Guha then joined St. Xavier’s College, where he completed his B.Sc. degree with honours in Chemistry in 1923, standing first class first. He continued at the University of Calcutta and stood first in his M.Sc. examination in 1925. After a brief period of post-M.Sc. research under Acharya Prafulla Chandra Ray at the University College of Science, he received the Tata Endowment Fellowship in 1926 to pursue higher studies in the United Kingdom.

== Career and research ==
In 1926, Guha went to England for higher studies. He spent five years doing research on B vitamins at University College London under Jack Drummond and at the University of Cambridge under Sir Frederick Gowland Hopkins, a Nobel Laureate. He earned both a Ph.D. and a D.Sc. from the University of London.

Guha returned to India in 1932 and joined Bengal Chemicals and Pharmaceuticals, where he worked on vitamin research. In 1936, he was appointed Head of the Biochemistry Department at the University of Calcutta. He helped introduce a post-graduate course in biochemistry at the university.

Guha’s research mainly focused on the biosynthesis of vitamin C (ascorbic acid) and the study of B vitamins. His work showed how biochemistry connects genetics and the evolution of life. He also researched waste utilisation and management to benefit India’s economy and studied the nutritional importance of proteins and vitamins at different life stages. His comparative studies of marine and freshwater fish added to the understanding of their nutritional value.

=== Administrative roles ===
During the Bengal famine of 1943, Guha developed low-cost protein foods and digests to help address widespread hunger and malnutrition.

In 1944, he was appointed Chief Technical Adviser to the Ministry of Food, Government of India. There, he organised a country-wide nutrition survey and set up a technical wing for food inspection, analysis, and standardisation. It was during this time that he proposed the idea for a national Food Technological Research Institute, which later took shape when the Council of Scientific and Industrial Research established the Central Food Technological Research Institute in Mysore.
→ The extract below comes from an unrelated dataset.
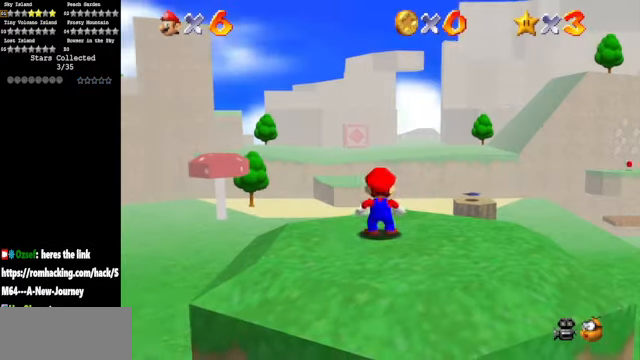
{"buttons": ["Z"], "left_stick": "up", "events": [[267, "left_stick", "up"], [500, "Z", "down"]]}
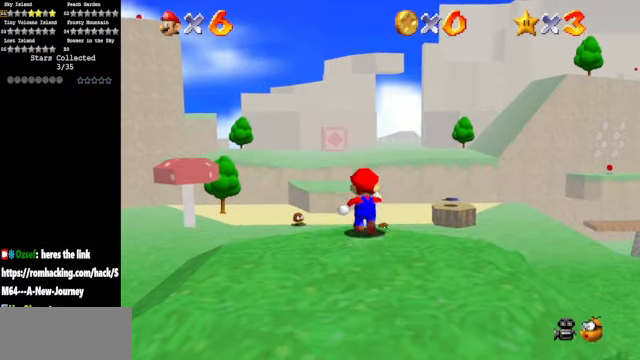
{"buttons": [], "left_stick": "up", "events": [[67, "A", "down"], [167, "A", "up"], [233, "Z", "up"]]}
Guha also represented India as counsellor in agricultural sciences at UNESCO in Paris while working in the Food Department. In 1948, he joined the Damodar Valley Corporation as a member representing West Bengal. After nearly a decade in government and administrative roles, Guha returned fully to academic work in 1953 when he resumed his university professorship in Calcutta.

== Recognition ==
Guha was elected a Fellow of the National Institute of Sciences of India in 1941.

== Personal life ==
In 1944, at the age of 41, Guha married Phulrenu Guha, an Indian social activist, educationist, and politician who later served as a member of the Rajya Sabha and was awarded the Padma Bhushan.
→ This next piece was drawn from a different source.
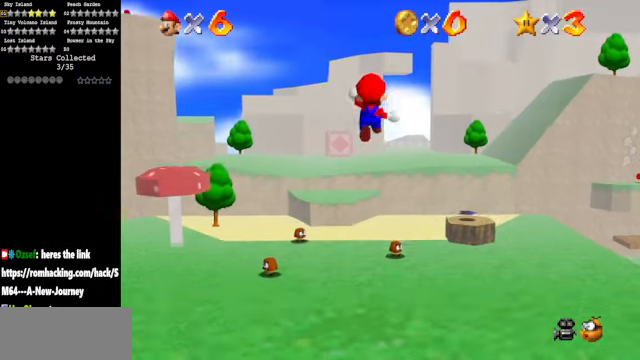
{"buttons": ["C_DOWN"], "left_stick": "up", "events": [[467, "C_DOWN", "down"]]}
Guha died in Lucknow on 20 March 1962 while on a holiday trip.

== Legacy ==
After his death, Phulrenu Guha donated their house in Ballygunge, Kolkata, to the University of Calcutta for research in biochemistry. The facility is now known as the Guha Centre for Genetic Engineering and Biotechnology. In his memory, the Indian National Science Academy established the Biresh Chandra Guha Memorial Lecture.